Charlie scowled at the molecular model hovering gently in the air by the image of Renee Milford, who appeared to have strangled herself in her parents' garage. The toxicologist in Queens-who knew what she had been thinking of, while she was working on this case, or what she might have suspected? But she had run a much more thorough and expensive blood series on Renee than had strictly been required… and the scorbutal had turned up in it. Luck, Charlie thought, or just good timing. The drug deconstructed itself even more quickly in the rapidly acidifying bloodstream of someone who was dying or dead than it did in the blood of a live person, and in a matter of minutes there might have been none of it left at all.

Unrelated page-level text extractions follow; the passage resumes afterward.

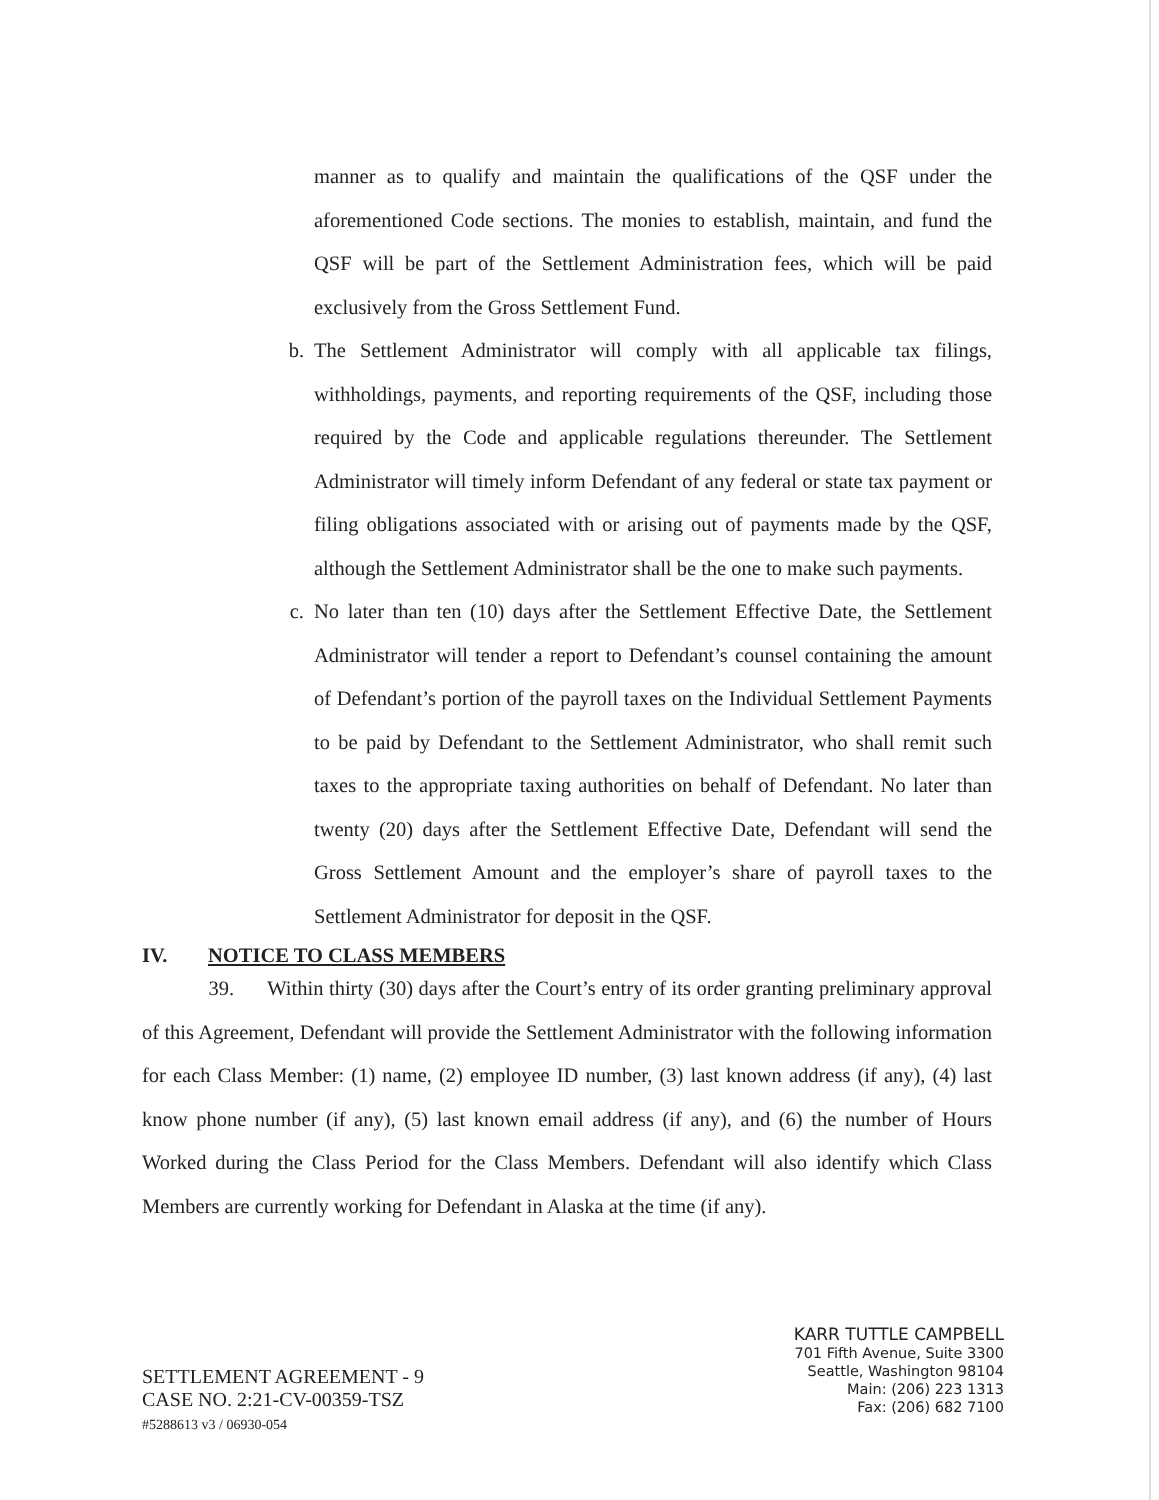manner as to qualify and maintain the qualifications of the QSF under the aforementioned Code sections. The monies to establish, maintain, and fund the QSF will be part of the Settlement Administration fees, which will be paid exclusively from the Gross Settlement Fund.
b. The Settlement Administrator will comply with all applicable tax filings, withholdings, payments, and reporting requirements of the QSF, including those required by the Code and applicable regulations thereunder. The Settlement Administrator will timely inform Defendant of any federal or state tax payment or filing obligations associated with or arising out of payments made by the QSF, although the Settlement Administrator shall be the one to make such payments.
c. No later than ten (10) days after the Settlement Effective Date, the Settlement Administrator will tender a report to Defendant’s counsel containing the amount of Defendant’s portion of the payroll taxes on the Individual Settlement Payments to be paid by Defendant to the Settlement Administrator, who shall remit such taxes to the appropriate taxing authorities on behalf of Defendant. No later than twenty (20) days after the Settlement Effective Date, Defendant will send the Gross Settlement Amount and the employer’s share of payroll taxes to the Settlement Administrator for deposit in the QSF.
IV. NOTICE TO CLASS MEMBERS
39. Within thirty (30) days after the Court’s entry of its order granting preliminary approval of this Agreement, Defendant will provide the Settlement Administrator with the following information for each Class Member: (1) name, (2) employee ID number, (3) last known address (if any), (4) last know phone number (if any), (5) last known email address (if any), and (6) the number of Hours Worked during the Class Period for the Class Members. Defendant will also identify which Class Members are currently working for Defendant in Alaska at the time (if any).
SETTLEMENT AGREEMENT - 9
CASE NO. 2:21-CV-00359-TSZ
#5288613 v3 / 06930-054
KARR TUTTLE CAMPBELL
701 Fifth Avenue, Suite 3300
Seattle, Washington 98104
Main: (206) 223 1313
Fax: (206) 682 7100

He sighed and moved on to the next set of "exhibits," the one for Malcolm Dwyer, who had been one of the two kids to die here in the D. C. area a few days ago. Malcolm had had a big dose of the drug, so much that even after the delay in finding his and Jeannine Metz's bodies, there had still been significant amounts of it in his bloodstream-enough, at least, to identify it by the bromide and bromate fractions pooled in the parts of his body already beginning to experience rigor. The coroner in Arlington had found it and recognized it immediately for what it was.

The problem was that, by itself, finding sco-bro in someone's bloodstream didn't mean that much. Yes, the drug was illegal, like almost all the other designer drugs. But lots of people took it anyway. And in a case like this, the nature of the crime scene would itself tend to minimize the role of any drug. After all, no drug could make you commit suicide… could it?